Not sure why your eyes feel irritated, itchy and red? This can be a temporary condition or a chronic one, depending on the cause. If this sensation is persistent, it’s important to have your eyes examined to prevent any complications from developing. Here are some common causes of dry eyes.


If you’re on medication, this could be the cause of your dry eyes. Certain medications like diuretics, antidepressants and antihistamines can reduce the production of water and mucus that are needed to keep eyes well lubricated. If you’ve recently started a new medication and have noticed dry eyes since taking them, talk to your doctor about this. They may have a better alternative that can help reduce this symptom.

Staring at Screens

Do you spend a significant amount of time staring at a computer screen? If so, this could also be a contributing factor to your dry and irritated eyes. Looking at screens for long periods of time places our eyes under strain and stress. It takes a lot for them to stay focused for so long! Also, when we look at screens, we generally don’t blink as often as we should, which makes tears quickly evaporate. To help your eyes out, take frequent breaks every 20 minutes and look away from the screen. Also, use artificial tears if need be to help lubricate them.

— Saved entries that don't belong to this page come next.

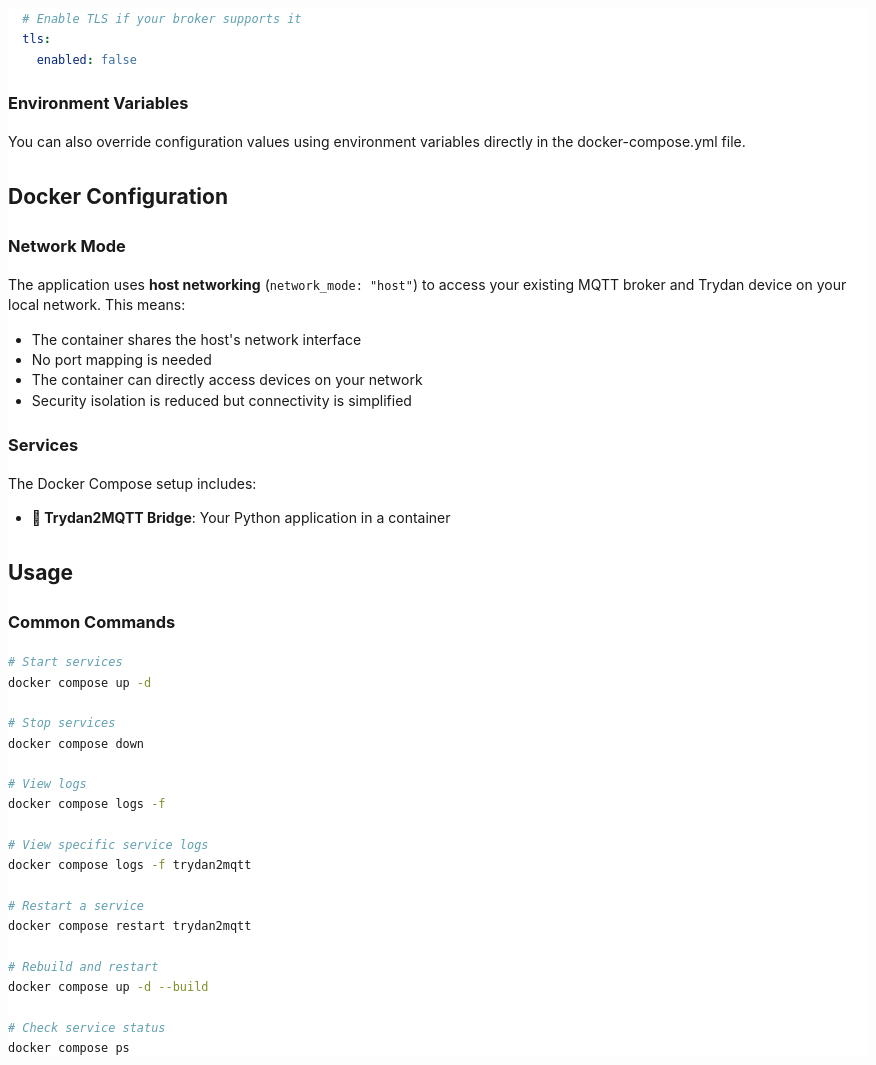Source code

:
```yaml
  # Enable TLS if your broker supports it
  tls:
    enabled: false
```

### Environment Variables

You can also override configuration values using environment variables directly in the docker-compose.yml file.

## Docker Configuration

### Network Mode

The application uses **host networking** (`network_mode: "host"`) to access your existing MQTT broker and Trydan device on your local network. This means:

- The container shares the host's network interface
- No port mapping is needed
- The container can directly access devices on your network
- Security isolation is reduced but connectivity is simplified

### Services

The Docker Compose setup includes:

- **🔌 Trydan2MQTT Bridge**: Your Python application in a container

## Usage

### Common Commands

```bash
# Start services
docker compose up -d

# Stop services
docker compose down

# View logs
docker compose logs -f

# View specific service logs
docker compose logs -f trydan2mqtt

# Restart a service
docker compose restart trydan2mqtt

# Rebuild and restart
docker compose up -d --build

# Check service status
docker compose ps
```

Dry eyes become more common for those who are over the age of 50. This happens because our tear production naturally reduces as we get older. If you’re over the age of 50, artificial tears can help.


Women who are going through menopause or pregnancy can experience drier eyes because hormones naturally activate tears. So when hormones become imbalanced during these periods, tear production can be offset as well. 

Autoimmune Conditions

Those who suffer from an autoimmune condition such as lupus, diabetes or arthritis can be more susceptible to dry eyes.


A common culprit of dry eyes is allergies. If you get flare-ups that seem to happen out of nowhere, talk to your doctor about potential allergies. Antihistamine eye drops could help.

Deficiency in Vitamin A

If you have a diet that’s low in vitamin A, this might also be a reason for irritated eyes. Try to incorporate foods like fish, spinach, eggs and broccoli to get more vitamin A. Or talk to your doctor. There are eye drops that have vitamin A in them.